Trecho do texto:

De olho na região, os principais fabricantes participaram do evento

A situação dos aeroportos na região é um alerta para o modelo que deverá ser adotado no Brasil. Especialistas acreditam que o país deve criar mecanismos para garantir que os custos sejam menores do que os atuais, já que a elevação das taxas aeroportuárias complicaria seriamente o desenvolvimento da aviação brasileira. Segundo eles, o modelo de concessão com prazos que variam de 20 a 30 anos torna o negócio caro e arriscado, pois os operadores têm de investir bilhões de reais a serem recuperados em duas ou três décadas.

A falta de infraestrutura também afeta a segurança operacional da região, mesmo com a renovação da frota das principais companhias, e gera prejuízos às empresas aéreas. Pesam no balanço voos mais longos, esperas imprevistas durante os procedimentos de pouso e, não raro, filas para estacionamento das aeronaves no pátio. Muitos já debatem a criação de um marco regulatório para América Latina, que estabeleceria normas e condições comuns na região. Hoje, muitos países têm regras próprias.

Novos fabricantes
Os principais fabricantes estiveram presentes no Forum da ALTA, todos de olho no potencial de crescimento da região. Para a Airbus, que atualmente detém a maior parte das encomendas de aviões novos, o mercado latino deverá manter um crescimento constante na próxima década (leia mais nas p. 58 e 59). Sua tradicional rival, a Boeing, também acredita que o mercado latino continuará crescendo em ritmo intenso nos próximos anos. Mesmo perdendo espaço a cada ano para a Airbus no mercado narrowbody, o fabricante norte-americano acredita que, ao longo dos próximos anos, a tendência é que o mercado na América Latina fique equilibrado, com cerca de 50% de market share para cada um.

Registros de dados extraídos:

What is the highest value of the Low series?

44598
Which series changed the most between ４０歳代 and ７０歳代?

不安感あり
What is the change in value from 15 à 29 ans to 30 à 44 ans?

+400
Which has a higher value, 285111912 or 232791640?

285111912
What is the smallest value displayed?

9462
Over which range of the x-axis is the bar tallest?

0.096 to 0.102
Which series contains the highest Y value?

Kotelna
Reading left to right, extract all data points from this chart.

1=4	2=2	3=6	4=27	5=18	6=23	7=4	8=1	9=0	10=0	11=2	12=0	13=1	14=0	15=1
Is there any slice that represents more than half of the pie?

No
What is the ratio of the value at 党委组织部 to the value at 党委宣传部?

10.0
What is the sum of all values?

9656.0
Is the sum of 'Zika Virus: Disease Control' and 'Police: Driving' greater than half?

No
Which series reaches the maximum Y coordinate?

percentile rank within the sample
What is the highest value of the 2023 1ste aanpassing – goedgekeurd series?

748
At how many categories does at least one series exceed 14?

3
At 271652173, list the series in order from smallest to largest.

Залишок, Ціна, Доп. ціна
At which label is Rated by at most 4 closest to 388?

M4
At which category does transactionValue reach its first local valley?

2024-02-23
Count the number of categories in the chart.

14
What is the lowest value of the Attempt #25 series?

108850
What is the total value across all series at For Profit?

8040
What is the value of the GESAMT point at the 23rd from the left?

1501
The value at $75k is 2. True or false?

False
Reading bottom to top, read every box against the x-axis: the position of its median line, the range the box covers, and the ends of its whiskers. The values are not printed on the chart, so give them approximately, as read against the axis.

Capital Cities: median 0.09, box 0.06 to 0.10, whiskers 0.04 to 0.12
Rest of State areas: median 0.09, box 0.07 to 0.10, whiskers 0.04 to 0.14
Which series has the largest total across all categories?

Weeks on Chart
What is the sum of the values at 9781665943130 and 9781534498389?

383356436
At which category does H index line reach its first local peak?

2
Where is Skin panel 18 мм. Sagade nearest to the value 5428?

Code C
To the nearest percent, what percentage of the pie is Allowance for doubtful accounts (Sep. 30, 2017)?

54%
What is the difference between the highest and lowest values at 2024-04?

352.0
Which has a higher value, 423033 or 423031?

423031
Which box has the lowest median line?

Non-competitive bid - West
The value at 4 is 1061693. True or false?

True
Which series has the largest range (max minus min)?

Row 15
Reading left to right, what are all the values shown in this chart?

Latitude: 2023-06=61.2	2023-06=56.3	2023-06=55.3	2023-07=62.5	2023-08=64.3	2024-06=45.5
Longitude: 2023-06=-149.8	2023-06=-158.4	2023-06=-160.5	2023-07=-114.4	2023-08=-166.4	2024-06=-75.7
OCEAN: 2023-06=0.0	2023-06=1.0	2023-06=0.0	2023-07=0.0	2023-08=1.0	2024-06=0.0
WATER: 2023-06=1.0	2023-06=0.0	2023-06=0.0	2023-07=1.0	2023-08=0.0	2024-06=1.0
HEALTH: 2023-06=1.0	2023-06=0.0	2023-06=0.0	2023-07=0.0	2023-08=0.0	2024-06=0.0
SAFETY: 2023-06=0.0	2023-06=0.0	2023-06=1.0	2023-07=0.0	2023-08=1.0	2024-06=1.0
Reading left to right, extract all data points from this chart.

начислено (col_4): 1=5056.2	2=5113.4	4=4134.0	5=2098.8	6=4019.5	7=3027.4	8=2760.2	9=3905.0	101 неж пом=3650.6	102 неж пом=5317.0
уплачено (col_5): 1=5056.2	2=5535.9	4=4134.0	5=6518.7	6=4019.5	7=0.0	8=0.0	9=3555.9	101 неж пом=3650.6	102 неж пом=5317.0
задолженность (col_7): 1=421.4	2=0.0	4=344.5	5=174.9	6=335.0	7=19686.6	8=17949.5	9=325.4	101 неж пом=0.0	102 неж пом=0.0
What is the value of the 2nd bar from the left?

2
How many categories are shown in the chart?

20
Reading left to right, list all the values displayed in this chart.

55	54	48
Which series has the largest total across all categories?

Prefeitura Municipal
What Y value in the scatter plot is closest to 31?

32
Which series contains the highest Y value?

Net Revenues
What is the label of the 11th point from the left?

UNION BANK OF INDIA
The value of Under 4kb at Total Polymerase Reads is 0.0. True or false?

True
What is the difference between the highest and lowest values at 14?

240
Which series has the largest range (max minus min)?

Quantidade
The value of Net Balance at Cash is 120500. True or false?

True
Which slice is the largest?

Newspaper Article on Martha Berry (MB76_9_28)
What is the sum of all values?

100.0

Instruções da tarefa: Cite na íntegra o texto sobre a aviação na América Latina.

Solução do exercício:
De olho na região, os principais fabricantes participaram do evento

A situação dos aeroportos na região é um alerta para o modelo que deverá ser adotado no Brasil. Especialistas acreditam que o país deve criar mecanismos para garantir que os custos sejam menores do que os atuais, já que a elevação das taxas aeroportuárias complicaria seriamente o desenvolvimento da aviação brasileira. Segundo eles, o modelo de concessão com prazos que variam de 20 a 30 anos torna o negócio caro e arriscado, pois os operadores têm de investir bilhões de reais a serem recuperados em duas ou três décadas.

A falta de infraestrutura também afeta a segurança operacional da região, mesmo com a renovação da frota das principais companhias, e gera prejuízos às empresas aéreas. Pesam no balanço voos mais longos, esperas imprevistas durante os procedimentos de pouso e, não raro, filas para estacionamento das aeronaves no pátio. Muitos já debatem a criação de um marco regulatório para América Latina, que estabeleceria normas e condições comuns na região. Hoje, muitos países têm regras próprias.

Novos fabricantes
Os principais fabricantes estiveram presentes no Forum da ALTA, todos de olho no potencial de crescimento da região. Para a Airbus, que atualmente detém a maior parte das encomendas de aviões novos, o mercado latino deverá manter um crescimento constante na próxima década (leia mais nas p. 58 e 59). Sua tradicional rival, a Boeing, também acredita que o mercado latino continuará crescendo em ritmo intenso nos próximos anos. Mesmo perdendo espaço a cada ano para a Airbus no mercado narrowbody, o fabricante norte-americano acredita que, ao longo dos próximos anos, a tendência é que o mercado na América Latina fique equilibrado, com cerca de 50% de market share para cada um.